SOURCE DOCUMENT:
☆ ☆ ☆ ☆
Close to the troglodyte settlement, the medieval village of La Bollène was situated on a rocky outcrop, defended by a castle. In the 14th century a band of marauders led by Raymond de Turenne destroyed the village and its defences. The church, sometimes dedicated to St Andrew or St Vincent, has completely disappeared.

Today, Bollène is most famous for having the largest lock on the Rhône River, with a rise of 23m and also for the Tricastin Nuclear Power Plant.

Pont Saint-Esprit, as its name suggests, is the site of a historic crossing of the Rhône River. The 26-arched bridge was built between 1265 and 1309 and was mentioned by the Irish pilgrim Symon Semeonis in 1323 on his way to the Holy Land: “Pont-Saint-Esprit where there is a famous stone bridge over the Rhône, half a mile in length, the height of which and the breadth of its arches are greatly admired by all those who cross over it”. It is the oldest bridge on the River Rhône and connects Provence to the Languedoc.

The Bridge of Saint Esprit is the oldest bridge crossing the River Rhône
The Bridge of Saint Esprit is the oldest bridge crossing the River Rhône

In the Middle Ages the town was called Saint-Saturin-du-Port, after its church, but changed its name after the construction of the bridge. The town’s wealth was dependent on tolls enforced on those wishing to cross the bridge and goods carried across were often directly loaded on to barges waiting beneath it. Carts and trolleys were rolled over straw, so as not to cause damage from vibration.

The town features several historic monuments including the 12th century priory and the church of St Peter. Although it was renovated in the 18th century, today it is in a prolonged state of disrepair. The building is no longer used and is unfortunately inaccessible to the public. The 15th century church of Saint-Saturin, however, is the current parish church. Its interior was completely restored in 2008-2009 and the entrance presents an interesting Gothic portal. The beautiful tall bell tower contains three bells, one of which weighs two tonnes! The church organ was made in 1863 by Cavaillé-Coll, a well-known family of organ makers.

St-Étienne-des-Sorts is a village on the left bank of the River Rhône and lies within some of the most mountainous terrain in the area. The first people who came to settle in this region must have been fascinated by its favorable position among the hills, and in fact, several remnants of prehistoric settlements have been discovered nearby. The area was still inhabited during the Roman period, from which at least two religious buildings remain: the parish church on the bank of the Rhône River and the chapel of Saint Pierre on the summit of a nearby mountain.
☆ ☆ ☆ ☆
DATA EXCERPTS:
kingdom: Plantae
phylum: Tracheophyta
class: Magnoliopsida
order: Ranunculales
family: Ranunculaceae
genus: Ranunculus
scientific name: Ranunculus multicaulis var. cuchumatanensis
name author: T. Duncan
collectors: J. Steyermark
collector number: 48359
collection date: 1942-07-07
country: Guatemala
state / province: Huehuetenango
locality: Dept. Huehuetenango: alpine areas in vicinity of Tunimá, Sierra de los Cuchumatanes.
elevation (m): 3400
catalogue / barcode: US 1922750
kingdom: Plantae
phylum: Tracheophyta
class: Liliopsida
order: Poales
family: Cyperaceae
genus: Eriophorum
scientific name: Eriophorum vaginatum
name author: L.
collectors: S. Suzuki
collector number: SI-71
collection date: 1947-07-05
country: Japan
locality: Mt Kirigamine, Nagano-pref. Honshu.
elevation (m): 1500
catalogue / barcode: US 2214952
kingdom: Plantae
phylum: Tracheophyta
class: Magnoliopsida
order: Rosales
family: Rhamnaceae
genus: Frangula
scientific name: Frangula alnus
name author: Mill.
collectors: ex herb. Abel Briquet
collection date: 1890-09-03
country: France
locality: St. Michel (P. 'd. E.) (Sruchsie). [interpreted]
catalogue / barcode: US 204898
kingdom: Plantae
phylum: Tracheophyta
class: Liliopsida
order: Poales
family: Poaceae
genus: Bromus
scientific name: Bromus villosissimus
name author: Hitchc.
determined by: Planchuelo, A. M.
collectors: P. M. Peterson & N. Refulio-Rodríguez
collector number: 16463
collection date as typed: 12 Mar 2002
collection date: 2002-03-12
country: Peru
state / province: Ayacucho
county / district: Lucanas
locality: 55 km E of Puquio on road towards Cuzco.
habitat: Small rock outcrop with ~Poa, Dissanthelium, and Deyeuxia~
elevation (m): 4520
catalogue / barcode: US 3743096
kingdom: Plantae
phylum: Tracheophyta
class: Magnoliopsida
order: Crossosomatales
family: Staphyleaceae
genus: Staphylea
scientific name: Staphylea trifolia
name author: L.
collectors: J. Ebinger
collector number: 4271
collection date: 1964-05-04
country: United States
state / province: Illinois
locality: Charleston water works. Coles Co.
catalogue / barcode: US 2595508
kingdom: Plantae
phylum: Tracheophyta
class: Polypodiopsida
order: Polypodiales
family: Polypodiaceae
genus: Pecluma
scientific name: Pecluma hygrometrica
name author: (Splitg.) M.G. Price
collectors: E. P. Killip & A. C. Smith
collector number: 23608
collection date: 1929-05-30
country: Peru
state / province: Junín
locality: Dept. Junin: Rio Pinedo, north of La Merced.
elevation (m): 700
☆ ☆ ☆ ☆
YOUR TASKS:
1 – From the text about towns along the Rhône, write out the part that opens with the words containing "Today, Bollène is" and closes with "to the Languedoc.".
2 – Turn the paragraph of the Rhône towns text that begins "In the Middle Ages the town was called" into a short bulleted list that keeps its main facts.
3 – List every specific year written in numerals in the text about towns along the Rhône.

SOLVED PROBLEMS:
1 –
Today, Bollène is most famous for having the largest lock on the Rhône River, with a rise of 23m and also for the Tricastin Nuclear Power Plant.

Pont Saint-Esprit, as its name suggests, is the site of a historic crossing of the Rhône River. The 26-arched bridge was built between 1265 and 1309 and was mentioned by the Irish pilgrim Symon Semeonis in 1323 on his way to the Holy Land: “Pont-Saint-Esprit where there is a famous stone bridge over the Rhône, half a mile in length, the height of which and the breadth of its arches are greatly admired by all those who cross over it”. It is the oldest bridge on the River Rhône and connects Provence to the Languedoc.

2 –
- In the Middle Ages the town was called Saint-Saturin-du-Port, after its church, and changed its name after the bridge was built.
- The town's wealth depended on tolls charged to those crossing the bridge.
- Goods carried across were often loaded directly onto barges waiting beneath the bridge.
- Carts and trolleys were rolled over straw to avoid damage from vibration.

3 – 1265, 1309, 1323, 1863, 2008, 2009